Le jury n’avait pas la possibilité de l’acquitter, puisqu’il a admis avoir mis fin aux jours de son épouse.
Dans les minutes qui ont suivi son geste, il a reconnu ce qu’il avait fait. Après avoir demandé au personnel du CHSLD de composer le 911, il a attendu l’arrivée des policiers, assis sur le lit près du corps de son épouse, en lui caressant les cheveux. Les agents l’ont même laissé déposer un baiser sur le front de Mme Lizotte avant de lui passer les menottes.
Aide médicale à mourir refusée
Jocelyne Lizotte souffrait d’alzheimer au stade le plus avancé de la maladie. Au moment de sa mort, à 60 ans, elle ne parlait plus, ne marchait plus, portait des couches et était placée sous contention 24 heures sur 24. Elle ne reconnaissait personne et ne pouvait rien faire par elle-même.
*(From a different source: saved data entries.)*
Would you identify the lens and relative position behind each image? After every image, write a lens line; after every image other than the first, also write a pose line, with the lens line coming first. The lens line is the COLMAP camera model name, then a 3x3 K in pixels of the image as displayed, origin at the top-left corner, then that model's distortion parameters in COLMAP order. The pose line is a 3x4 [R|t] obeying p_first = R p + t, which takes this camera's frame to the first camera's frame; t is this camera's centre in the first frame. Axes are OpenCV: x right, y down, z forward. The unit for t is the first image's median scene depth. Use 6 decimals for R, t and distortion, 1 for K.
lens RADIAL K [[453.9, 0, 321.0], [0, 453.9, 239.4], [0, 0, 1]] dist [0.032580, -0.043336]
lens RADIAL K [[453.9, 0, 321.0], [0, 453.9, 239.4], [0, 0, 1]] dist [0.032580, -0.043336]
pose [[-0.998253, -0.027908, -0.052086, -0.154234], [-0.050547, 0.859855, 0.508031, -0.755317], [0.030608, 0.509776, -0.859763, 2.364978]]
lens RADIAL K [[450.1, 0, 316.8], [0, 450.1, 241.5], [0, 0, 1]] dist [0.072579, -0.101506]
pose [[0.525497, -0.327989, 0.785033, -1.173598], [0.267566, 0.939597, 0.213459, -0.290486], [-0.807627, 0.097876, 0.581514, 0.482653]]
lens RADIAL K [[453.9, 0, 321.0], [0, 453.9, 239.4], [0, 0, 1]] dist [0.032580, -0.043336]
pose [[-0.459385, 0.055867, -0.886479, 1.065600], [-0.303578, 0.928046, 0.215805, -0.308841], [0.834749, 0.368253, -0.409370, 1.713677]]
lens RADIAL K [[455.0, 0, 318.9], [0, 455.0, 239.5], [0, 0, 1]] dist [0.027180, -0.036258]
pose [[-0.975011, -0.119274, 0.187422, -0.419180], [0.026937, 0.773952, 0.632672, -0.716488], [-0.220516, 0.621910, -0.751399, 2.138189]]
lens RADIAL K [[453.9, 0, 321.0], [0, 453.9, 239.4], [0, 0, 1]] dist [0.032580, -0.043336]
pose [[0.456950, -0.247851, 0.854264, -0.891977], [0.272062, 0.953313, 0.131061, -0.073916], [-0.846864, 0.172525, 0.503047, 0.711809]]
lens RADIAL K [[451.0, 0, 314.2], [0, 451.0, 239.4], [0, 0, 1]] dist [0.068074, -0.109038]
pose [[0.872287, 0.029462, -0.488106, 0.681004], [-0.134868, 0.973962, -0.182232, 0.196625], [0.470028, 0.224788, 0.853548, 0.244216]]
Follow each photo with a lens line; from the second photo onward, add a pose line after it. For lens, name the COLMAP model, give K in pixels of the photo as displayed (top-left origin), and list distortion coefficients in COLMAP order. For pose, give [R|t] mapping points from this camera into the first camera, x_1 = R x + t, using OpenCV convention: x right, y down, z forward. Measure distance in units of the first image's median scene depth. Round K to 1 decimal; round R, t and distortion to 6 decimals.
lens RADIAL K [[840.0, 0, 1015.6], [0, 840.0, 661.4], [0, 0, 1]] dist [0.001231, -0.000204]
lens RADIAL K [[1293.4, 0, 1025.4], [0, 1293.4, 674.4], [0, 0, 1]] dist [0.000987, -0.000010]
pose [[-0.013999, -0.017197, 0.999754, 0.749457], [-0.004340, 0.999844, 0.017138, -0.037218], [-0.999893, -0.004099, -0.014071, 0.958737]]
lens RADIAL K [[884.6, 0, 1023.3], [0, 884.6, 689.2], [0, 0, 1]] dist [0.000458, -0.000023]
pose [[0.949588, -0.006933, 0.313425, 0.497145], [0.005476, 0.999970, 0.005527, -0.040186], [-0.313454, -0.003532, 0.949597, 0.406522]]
L’année précédente, il avait demandé l’aide médicale à mourir pour son épouse, affirmant que c’est ce qu’elle aurait voulu. Mais Jocelyne Lizotte n’y était pas admissible, puisque sa démence l’empêchait de donner son consentement et qu’elle n’était pas considérée comme en fin de vie.
Michel Cadotte, décrit par des témoins comme un mari aimant et attentionné, était le seul à continuer à la visiter. Il se rendait presque quotidiennement au CHSLD Émilie-Gamelin pour lui donner des soins, parce qu’il estimait que les employés ne pouvaient pas lui consacrer assez de temps. Il est allé jusqu’à suivre un cours de préposé aux bénéficiaires pour savoir comment s’en occuper.
Il avait déposé plusieurs plaintes au sujet des soins administrés à son épouse, notamment alors qu’elle était soignée à l’hôpital Royal Victoria, où il avait dû se résoudre à l’envoyer parce que lui-même était dépressif.
Après avoir entendu le verdict prononcé par le jury, les procureurs de la Couronne ont fait savoir qu’ils avaient l’intention de vérifier si des erreurs de droit avaient été commises, avant de décider s’ils allaient faire appel.